▶ **What the task asks**
Everything from the first line of the material to the line containing "Fim do menu de serviços", inclusive, must be given again exactly; no pictures, and nothing past that line.
Extracted information Start Marker
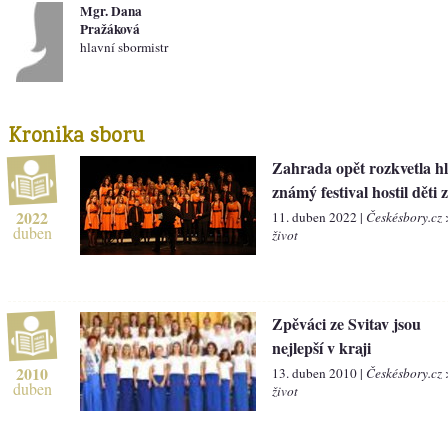
Mgr. Dana
Pražáková
hlavní sbormistr
Kronika sboru
Zahrada opět rozkvetla hla
známý festival hostil děti 
2022
11. duben 2022 |
Českésbory.cz
duben
život
Zpěváci ze Svitav jsou
nejlepší v kraji
2010
13. duben 2010 |
Českésbory.cz
duben
život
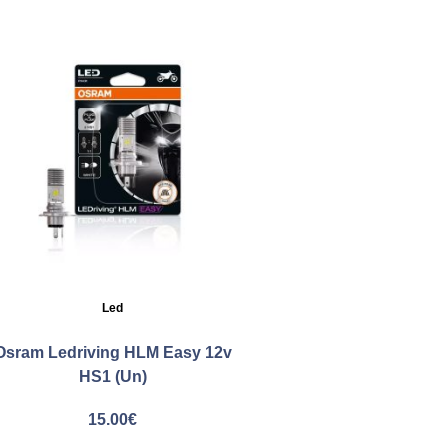
Led
Osram Ledriving HLM Easy 12v
HS1 (Un)
15.00
€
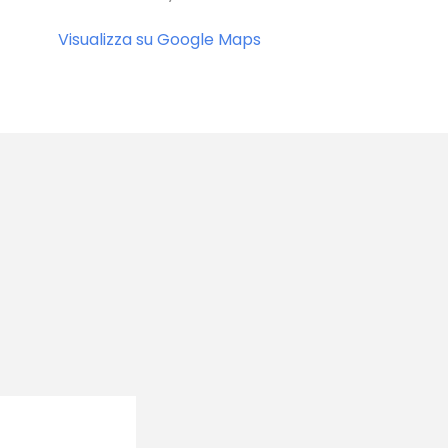
Visualizza su Google Maps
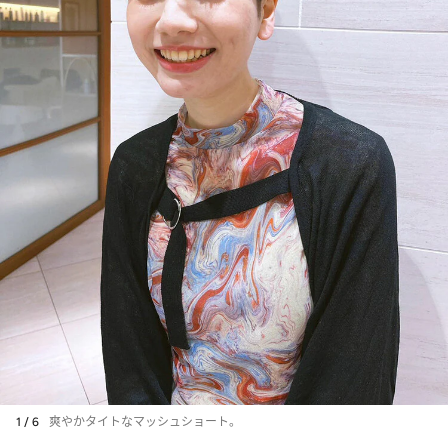
1 / 6
爽やかタイトなマッシュショート。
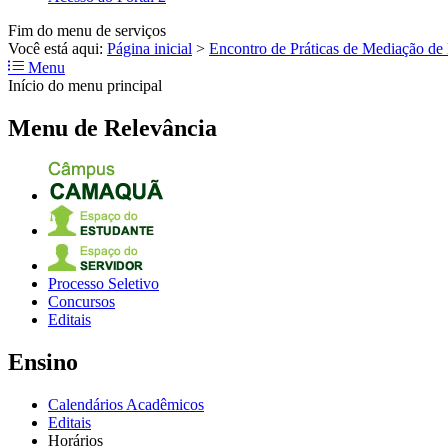
Fim do menu de serviços
Você está aqui:
Página inicial
>
Encontro de Práticas de Mediação de L
Menu
Início do menu principal
Menu de Relevância
Processo Seletivo
Concursos
Editais
Ensino
Calendários Acadêmicos
Editais
Horários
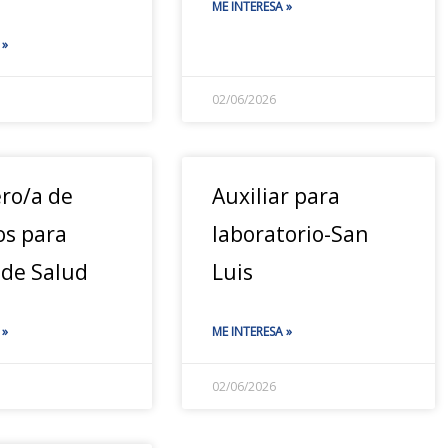
ME INTERESA »
 »
02/06/2026
ero/a de
Auxiliar para
os para
laboratorio-San
 de Salud
Luis
 »
ME INTERESA »
02/06/2026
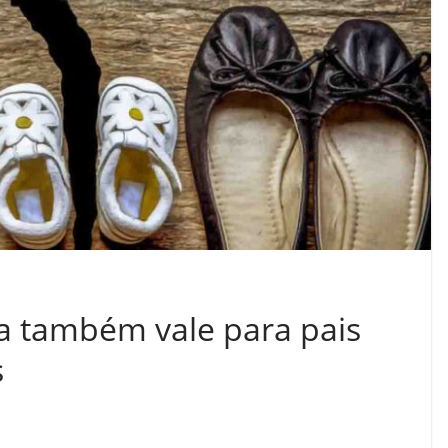
a também vale para pais
s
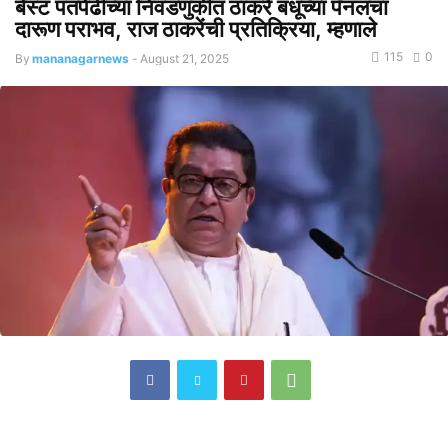
बेस्ट पतपेढीच्या निवडणुकीत ठाकरे बंधूंच्या पॅनलचा
दारूण पराभव, राज ठाकरेंची प्रतिक्रिया, म्हणाले
115
0
By
mananagarnews
-
August 21, 2025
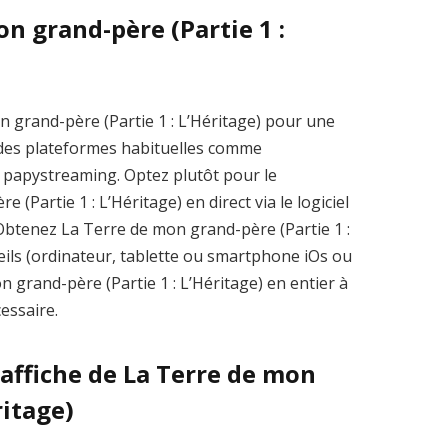
n grand-père (Partie 1 :
 grand-père (Partie 1 : L’Héritage) pour une
as des plateformes habituelles comme
papystreaming. Optez plutôt pour le
Partie 1 : L’Héritage) en direct via le logiciel
. Obtenez La Terre de mon grand-père (Partie 1 :
eils (ordinateur, tablette ou smartphone iOs ou
n grand-père (Partie 1 : L’Héritage) en entier à
essaire.
’affiche de La Terre de mon
ritage)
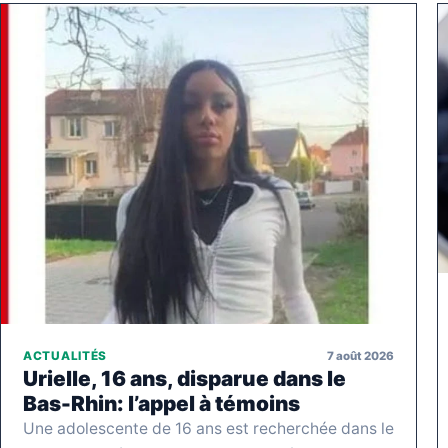
7 août 2026
ACTUALITÉS
Urielle, 16 ans, disparue dans le
Bas-Rhin: l’appel à témoins
Une adolescente de 16 ans est recherchée dans le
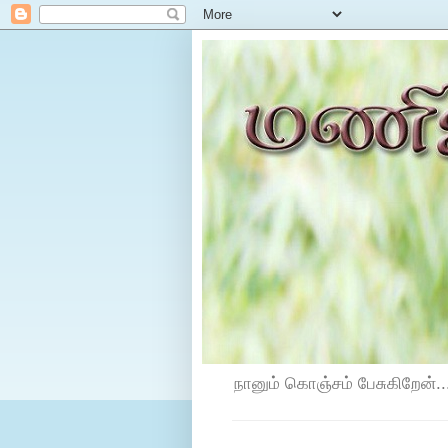
நானும் கொஞ்சம் பேசுகிறேன்...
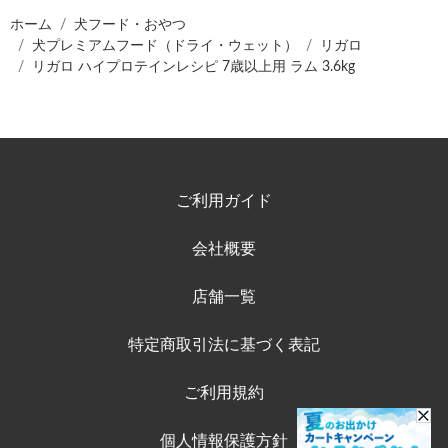
ホーム
犬フード・おやつ
犬プレミアムフード（ドライ・ウェット）
リガロ
リガロ ハイプロテインレシピ 7歳以上用 ラム 3.6kg
ご利用ガイド
会社概要
店舗一覧
特定商取引法に基づく表記
ご利用規約
個人情報保護方針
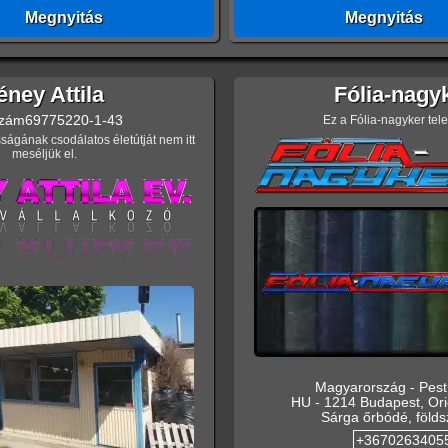
Megnyitás
Megnyitás
éney Attila
Fólia-nagy
zám
69775220-1-43
Ez a Fólia-nagyker tel
ságának csodálatos életútját nem itt
meséljük el.
Magyarország
-
Pes
HU
-
1214
Budapest
,
Ori
Sárga őrbódé, földsz
+3670263405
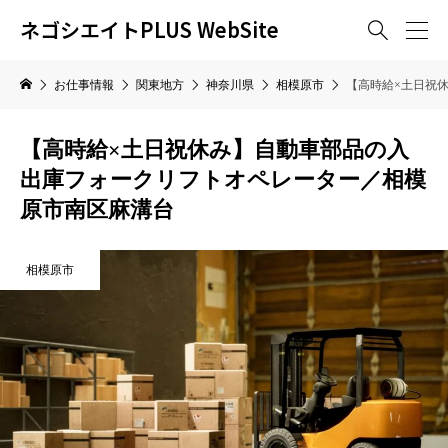
ネゴシエイトPLUS WebSite

お仕事情報
関東地方
神奈川県
相模原市
【高時給×土日祝
【高時給×土日祝休み】自動車部品の入
出庫フォークリフトオペレーター／相模
原市南区麻溝台
相模原市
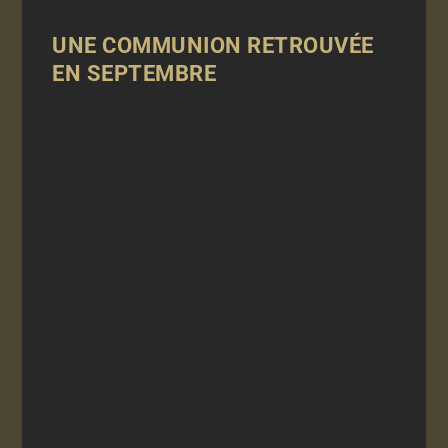
UNE COMMUNION RETROUVÉE
EN SEPTEMBRE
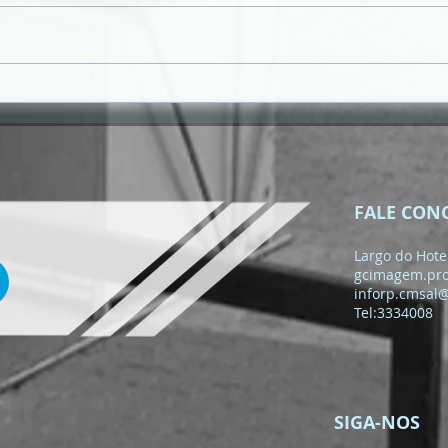
𝗠Ê𝗦 𝗗𝗔 𝗝𝗨𝗩𝗘𝗡𝗧𝗨𝗗𝗘
𝟮𝟬𝟮𝟲 | 𝗣𝗔𝗟𝗘𝗦𝗧𝗥𝗔
𝗜𝗡𝗖𝗘𝗡𝗧𝗜𝗩𝗔 𝗝𝗢𝗩𝗘𝗡𝗦 À
𝗖𝗜𝗗𝗔𝗗𝗔𝗡𝗜𝗔 𝗔𝗧𝗜𝗩𝗔 𝗘
𝗣𝗔𝗥𝗧𝗜𝗖𝗜𝗣𝗔ÇÃ𝗢 𝗖Í𝗩𝗜𝗖𝗔
FALE CON
Largo do Hotel
gcimagem.pr
inforp.cmsal
Tel:3334008
SIGA-NOS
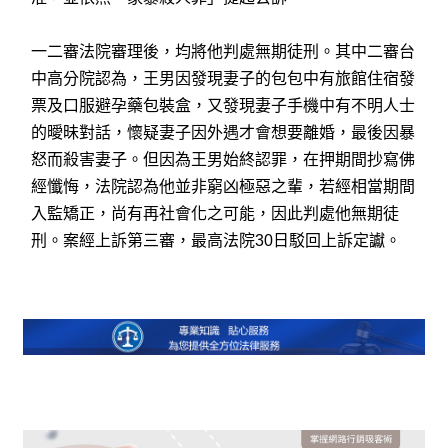
一二審法院審理後，均將他判處無期徒刑。其中二審台
中高分院認為，王男因發現妻子的包包中有旅館住宿發
票及口服避孕藥包裝盒，又發現妻子手機中有不明人士
的曖昧對話，懷疑妻子因外遇才會想要離婚，最後因暴
怒而殺害妻子。但因為王男始終認罪，在押期間抄寫佛
經懺悔，法院認為他並非窮凶極惡之輩，若經相當期間
入監矯正，尚有再社會化之可能，因此判處他無期徒
刑。案經上訴第三審，最高法院30日駁回上訴定讞。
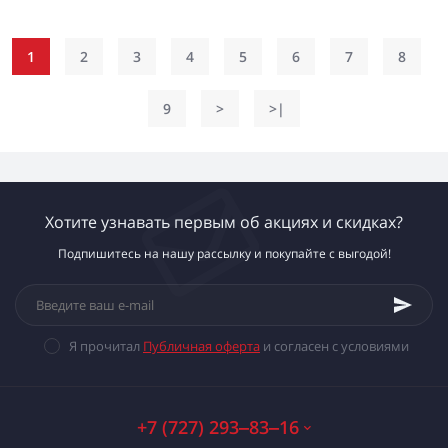
1
2
3
4
5
6
7
8
9
>
>|
Хотите узнавать первым об акциях и скидках?
Подпишитесь на нашу рассылку и покупайте с выгодой!
Я прочитал
Публичная оферта
и согласен с условиями
+7 (727) 293‒83‒16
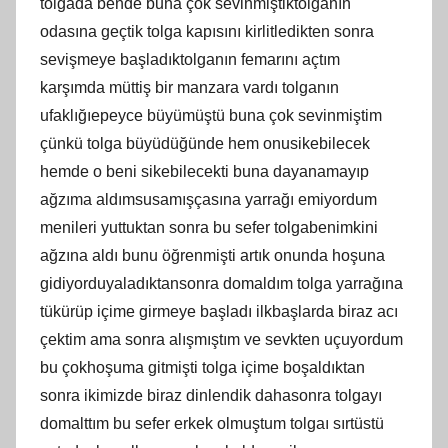
tolgada bende buna çok sevinmiştiktolganın
odasına geçtik tolga kapısını kirlitledikten sonra
sevişmeye başladıktolganın femarını açtım
karşımda müttiş bir manzara vardı tolganın
ufaklığıepeyce büyümüştü buna çok sevinmiştim
çünkü tolga büyüdüğünde hem onusikebilecek
hemde o beni sikebilecekti buna dayanamayıp
ağzıma aldımsusamışçasına yarrağı emiyordum
menileri yuttuktan sonra bu sefer tolgabenimkini
ağzına aldı bunu öğrenmişti artık onunda hoşuna
gidiyorduyaladıktansonra domaldım tolga yarrağına
tükürüp içime girmeye başladı ilkbaşlarda biraz acı
çektim ama sonra alışmıştım ve sevkten uçuyordum
bu çokhoşuma gitmişti tolga içime boşaldıktan
sonra ikimizde biraz dinlendik dahasonra tolgayı
domalttım bu sefer erkek olmuştum tolgaı sırtüstü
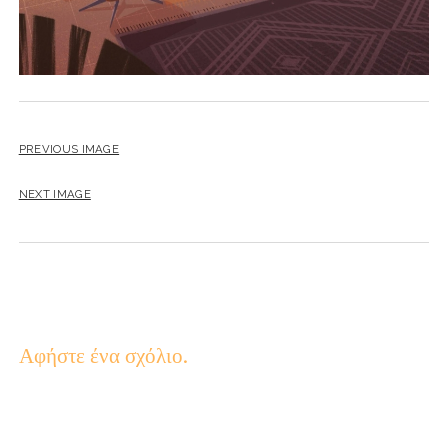
PREVIOUS IMAGE
NEXT IMAGE
Αφήστε ένα σχόλιο.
Extracted information End Marker
▶ **Answer below**
Mgr. Dana
Pražáková
hlavní sbormistr
Kronika sboru
Zahrada opět rozkvetla hla
známý festival hostil děti 
2022
11. duben 2022 |
Českésbory.cz
duben
život
Zpěváci ze Svitav jsou
nejlepší v kraji
2010
13. duben 2010 |
Českésbory.cz
duben
život
Led
Osram Ledriving HLM Easy 12v
HS1 (Un)
15.00
€
Visualizza su Google Maps
1 / 6
爽やかタイトなマッシュショート。
Fim do menu de serviços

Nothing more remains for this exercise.